SQS BFSI reported total income of Rs 685 million compared to Rs 668 million, up by 2.6% (Y-o-Y). Operating revenue was Rs 684 million compared to Rs 666 million, up by 2.7% (Y-o-Y). EBITDA Margin stood at 19.6% for Q2 FY17 compared to 21.6% in Q2 FY16. SQS BFSI share price fell by appx 7% post announcement of results.
Tata Coffee Ltd reported a fall in topline growth by 7.7% (Y-o-Y). Net profit rose by 62% (Y-o-Y), net profit rose despite fall in sales as total expenditure declined by 16%. Share price of Tata Coffee share price rose by approximately 2% post announcement of results.
RBL Bank reported net profit up by 34.3% (Y-o-Y). Net interest income shot up by 60% (Y-o-Y) with loan book up by 44% and deposits up by 38%. Provisions for bad loans spiked 122% (Y-o-Y) and 16.4% (Q-o-Q). Post announcement of result, share price rose by approximately 5%.
Yes Bank reported net profit up by 31.3% (Y-o-Y). Net interest income up by 31% (Y-o-Y) with loan book up by 37% and deposits up by 29%. Provisions for bad loan increased by 55.6% (Y-o-Y). Post announcement of result, share price rose by approximately 2%.
Quess Corp quarterly result in Q2 FY 17 has seen growth of almost 26% when compared with Q2 FY 16, which is in line with expectation. EBITDA Margin has improved by 96 bps when compared with same quarter last year. Post announcement of result, share price rose by 6%.
Industry and Stock Specific trends
The sectoral indices closed in the positiveterritory last week. The S&P Bankex, PSU, IT and Oil &Gas indices gained by 4%, 1.85%, 1.94% and 0.48% respectively. The S&P IT and gained by 0.72% and 0.80%respectively in the last week.
Reliance Industries Ltd (RIL) has witnessed rise in turnover and open interest in the stock futures segment. RIL share price fell approximately 2.5% post announcement of results. The Nifty Index futures saw fall in open interest by 5.29% for the October series. There was a rise in open interest by 101% and 144% for the November and December series respectively.
Chinese yuan has declined 1% this month as expectations of a US rate rise fuelled a dollar rally and China’s central bank allowed its exchange rate to slip past 6.7, a level previously seen as its line in the sand.
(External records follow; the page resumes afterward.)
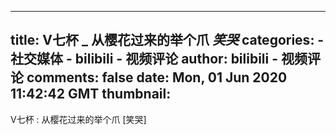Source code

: 
---
title: V七杯 _ 从樱花过来的举个爪
_笑哭_
categories: 
    - 社交媒体
    - bilibili - 视频评论
author: bilibili - 视频评论
comments: false
date: Mon, 01 Jun 2020 11:42:42 GMT
thumbnail: 
---

<div>   
V七杯 : 从樱花过来的举个爪
[笑哭]  
</div>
The currency is now just 1.3% off 6.83, the level at which China pegged the yuan after the 2008 global financial crisis.
The Australian dollar bounce backed 0.7% to $0.7666 on 20th October 2016 after a surprisingly negative jobs report. Australia shed a whopping 53,000 full-time jobs in September, although the unemployment rate held at a three-year low of 5.6 percent.
Indian Rupee depreciated by 0.07% again USD.